---------- DATASET ENTRIES ----------

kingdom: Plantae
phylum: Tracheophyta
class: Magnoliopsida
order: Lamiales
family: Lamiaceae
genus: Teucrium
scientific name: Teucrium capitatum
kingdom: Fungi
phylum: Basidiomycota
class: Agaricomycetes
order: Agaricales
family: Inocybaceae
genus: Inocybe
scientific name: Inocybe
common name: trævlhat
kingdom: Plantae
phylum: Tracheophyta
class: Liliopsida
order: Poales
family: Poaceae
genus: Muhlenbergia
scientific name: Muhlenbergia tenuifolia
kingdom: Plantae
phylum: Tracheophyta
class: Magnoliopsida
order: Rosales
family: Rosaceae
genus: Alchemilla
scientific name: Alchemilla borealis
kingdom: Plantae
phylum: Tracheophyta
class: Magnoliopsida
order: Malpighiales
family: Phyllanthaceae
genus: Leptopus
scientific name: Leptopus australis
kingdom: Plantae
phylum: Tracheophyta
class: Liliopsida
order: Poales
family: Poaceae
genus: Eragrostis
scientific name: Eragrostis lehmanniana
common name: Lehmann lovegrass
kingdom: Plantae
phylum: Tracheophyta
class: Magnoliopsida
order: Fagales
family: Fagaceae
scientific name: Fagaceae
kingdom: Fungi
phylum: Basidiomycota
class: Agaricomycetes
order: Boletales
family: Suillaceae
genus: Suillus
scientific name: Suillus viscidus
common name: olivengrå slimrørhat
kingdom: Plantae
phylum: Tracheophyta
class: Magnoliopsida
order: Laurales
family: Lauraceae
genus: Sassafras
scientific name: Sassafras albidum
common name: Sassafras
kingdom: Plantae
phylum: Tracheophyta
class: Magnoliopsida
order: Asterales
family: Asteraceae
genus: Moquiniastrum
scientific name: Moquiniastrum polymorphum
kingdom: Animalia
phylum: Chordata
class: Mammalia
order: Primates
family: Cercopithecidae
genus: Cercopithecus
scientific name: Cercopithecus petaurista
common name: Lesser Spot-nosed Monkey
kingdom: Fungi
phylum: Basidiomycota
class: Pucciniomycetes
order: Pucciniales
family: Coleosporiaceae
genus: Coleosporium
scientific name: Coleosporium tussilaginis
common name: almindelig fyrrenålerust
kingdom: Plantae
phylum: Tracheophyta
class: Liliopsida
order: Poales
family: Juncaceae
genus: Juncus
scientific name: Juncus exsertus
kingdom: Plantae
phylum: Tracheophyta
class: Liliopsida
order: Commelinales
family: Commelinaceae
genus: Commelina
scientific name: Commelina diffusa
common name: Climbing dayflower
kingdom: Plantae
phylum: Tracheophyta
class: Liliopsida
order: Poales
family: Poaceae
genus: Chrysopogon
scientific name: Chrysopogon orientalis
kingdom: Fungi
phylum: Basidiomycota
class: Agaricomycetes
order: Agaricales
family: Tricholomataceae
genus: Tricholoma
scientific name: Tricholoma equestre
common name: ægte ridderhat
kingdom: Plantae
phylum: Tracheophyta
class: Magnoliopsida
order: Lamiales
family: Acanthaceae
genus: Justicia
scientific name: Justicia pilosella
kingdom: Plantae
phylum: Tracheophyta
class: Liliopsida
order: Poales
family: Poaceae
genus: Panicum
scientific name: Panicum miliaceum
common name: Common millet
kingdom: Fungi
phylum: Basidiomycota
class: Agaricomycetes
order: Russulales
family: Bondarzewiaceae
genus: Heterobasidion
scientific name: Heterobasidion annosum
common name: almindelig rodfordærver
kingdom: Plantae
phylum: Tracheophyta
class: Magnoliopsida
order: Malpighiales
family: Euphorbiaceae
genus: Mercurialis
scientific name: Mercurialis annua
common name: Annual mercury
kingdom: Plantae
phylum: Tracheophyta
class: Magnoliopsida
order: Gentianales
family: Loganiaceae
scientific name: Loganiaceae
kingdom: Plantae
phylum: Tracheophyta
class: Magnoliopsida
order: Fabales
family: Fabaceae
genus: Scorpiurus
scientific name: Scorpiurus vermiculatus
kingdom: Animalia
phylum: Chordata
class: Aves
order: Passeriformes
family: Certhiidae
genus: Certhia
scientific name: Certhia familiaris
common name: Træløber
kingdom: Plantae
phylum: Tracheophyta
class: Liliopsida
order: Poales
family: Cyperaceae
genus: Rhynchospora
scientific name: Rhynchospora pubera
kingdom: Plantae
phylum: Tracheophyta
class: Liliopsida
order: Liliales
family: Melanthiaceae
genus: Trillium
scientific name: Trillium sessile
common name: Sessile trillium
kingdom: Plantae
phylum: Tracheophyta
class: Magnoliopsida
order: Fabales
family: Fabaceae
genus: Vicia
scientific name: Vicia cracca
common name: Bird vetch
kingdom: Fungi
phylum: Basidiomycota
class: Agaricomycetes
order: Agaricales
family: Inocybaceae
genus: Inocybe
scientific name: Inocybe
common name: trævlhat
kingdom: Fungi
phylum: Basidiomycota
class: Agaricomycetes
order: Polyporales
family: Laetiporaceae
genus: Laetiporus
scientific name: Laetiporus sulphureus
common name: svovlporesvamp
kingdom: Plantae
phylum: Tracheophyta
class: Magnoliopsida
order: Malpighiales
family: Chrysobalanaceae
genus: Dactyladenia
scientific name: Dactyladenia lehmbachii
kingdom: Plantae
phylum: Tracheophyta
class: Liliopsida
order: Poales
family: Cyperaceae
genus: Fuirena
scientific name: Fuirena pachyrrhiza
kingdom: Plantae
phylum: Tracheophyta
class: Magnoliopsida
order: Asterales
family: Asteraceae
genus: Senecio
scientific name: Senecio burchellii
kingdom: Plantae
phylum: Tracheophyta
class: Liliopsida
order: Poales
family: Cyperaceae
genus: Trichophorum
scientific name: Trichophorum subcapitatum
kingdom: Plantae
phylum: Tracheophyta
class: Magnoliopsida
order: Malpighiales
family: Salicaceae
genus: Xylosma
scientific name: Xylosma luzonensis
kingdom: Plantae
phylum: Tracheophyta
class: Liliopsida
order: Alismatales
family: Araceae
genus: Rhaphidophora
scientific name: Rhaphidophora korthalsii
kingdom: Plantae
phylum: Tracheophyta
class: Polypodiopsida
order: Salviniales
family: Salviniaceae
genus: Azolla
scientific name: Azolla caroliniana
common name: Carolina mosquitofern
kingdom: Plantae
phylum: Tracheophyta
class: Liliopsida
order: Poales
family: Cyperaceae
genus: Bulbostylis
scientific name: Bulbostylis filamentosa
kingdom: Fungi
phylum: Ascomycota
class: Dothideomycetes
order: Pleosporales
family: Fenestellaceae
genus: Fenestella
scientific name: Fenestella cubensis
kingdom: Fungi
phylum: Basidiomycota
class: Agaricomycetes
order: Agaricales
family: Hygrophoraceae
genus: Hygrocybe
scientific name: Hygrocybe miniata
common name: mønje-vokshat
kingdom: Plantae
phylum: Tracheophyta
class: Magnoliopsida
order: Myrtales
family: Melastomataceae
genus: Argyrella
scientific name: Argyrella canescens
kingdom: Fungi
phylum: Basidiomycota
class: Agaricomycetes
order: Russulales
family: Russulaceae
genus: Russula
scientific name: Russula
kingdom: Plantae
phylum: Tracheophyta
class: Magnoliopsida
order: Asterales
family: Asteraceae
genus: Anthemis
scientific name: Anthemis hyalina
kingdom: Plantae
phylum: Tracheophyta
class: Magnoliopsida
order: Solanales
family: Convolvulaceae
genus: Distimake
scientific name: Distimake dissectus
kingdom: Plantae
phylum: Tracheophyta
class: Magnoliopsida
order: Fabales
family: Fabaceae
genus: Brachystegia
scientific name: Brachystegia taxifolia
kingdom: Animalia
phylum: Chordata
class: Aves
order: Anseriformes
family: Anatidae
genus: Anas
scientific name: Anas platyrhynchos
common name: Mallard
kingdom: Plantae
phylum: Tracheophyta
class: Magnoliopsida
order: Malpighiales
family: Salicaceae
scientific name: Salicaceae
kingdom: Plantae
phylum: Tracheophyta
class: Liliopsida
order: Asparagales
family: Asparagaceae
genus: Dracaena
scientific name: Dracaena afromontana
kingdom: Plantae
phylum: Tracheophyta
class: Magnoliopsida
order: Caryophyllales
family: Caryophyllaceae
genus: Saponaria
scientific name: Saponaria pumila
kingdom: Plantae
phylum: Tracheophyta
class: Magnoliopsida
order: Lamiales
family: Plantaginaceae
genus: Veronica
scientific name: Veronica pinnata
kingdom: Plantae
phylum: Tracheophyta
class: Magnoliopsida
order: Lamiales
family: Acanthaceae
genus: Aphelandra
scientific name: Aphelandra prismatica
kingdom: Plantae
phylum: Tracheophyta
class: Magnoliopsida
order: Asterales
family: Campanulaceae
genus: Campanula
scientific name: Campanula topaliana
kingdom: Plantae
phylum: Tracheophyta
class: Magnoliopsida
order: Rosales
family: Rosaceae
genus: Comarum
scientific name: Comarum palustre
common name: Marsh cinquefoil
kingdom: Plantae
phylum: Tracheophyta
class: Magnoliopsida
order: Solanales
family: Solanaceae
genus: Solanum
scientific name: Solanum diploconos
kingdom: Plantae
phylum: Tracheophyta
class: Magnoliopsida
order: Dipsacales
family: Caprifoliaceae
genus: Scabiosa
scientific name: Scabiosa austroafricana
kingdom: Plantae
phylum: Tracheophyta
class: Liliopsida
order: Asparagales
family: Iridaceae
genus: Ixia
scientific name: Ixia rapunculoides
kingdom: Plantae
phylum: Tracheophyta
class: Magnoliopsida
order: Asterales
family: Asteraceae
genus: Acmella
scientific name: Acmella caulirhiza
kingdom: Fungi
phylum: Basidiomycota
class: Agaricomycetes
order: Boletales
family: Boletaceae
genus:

----------

## WHAT THE EXERCISE ASKS
Reproduce the listing from its first line through the line containing "scientific name: Muhlenbergia tenuifolia", with both ends included.

## RESULT BELOW
kingdom: Plantae
phylum: Tracheophyta
class: Magnoliopsida
order: Lamiales
family: Lamiaceae
genus: Teucrium
scientific name: Teucrium capitatum
kingdom: Fungi
phylum: Basidiomycota
class: Agaricomycetes
order: Agaricales
family: Inocybaceae
genus: Inocybe
scientific name: Inocybe
common name: trævlhat
kingdom: Plantae
phylum: Tracheophyta
class: Liliopsida
order: Poales
family: Poaceae
genus: Muhlenbergia
scientific name: Muhlenbergia tenuifolia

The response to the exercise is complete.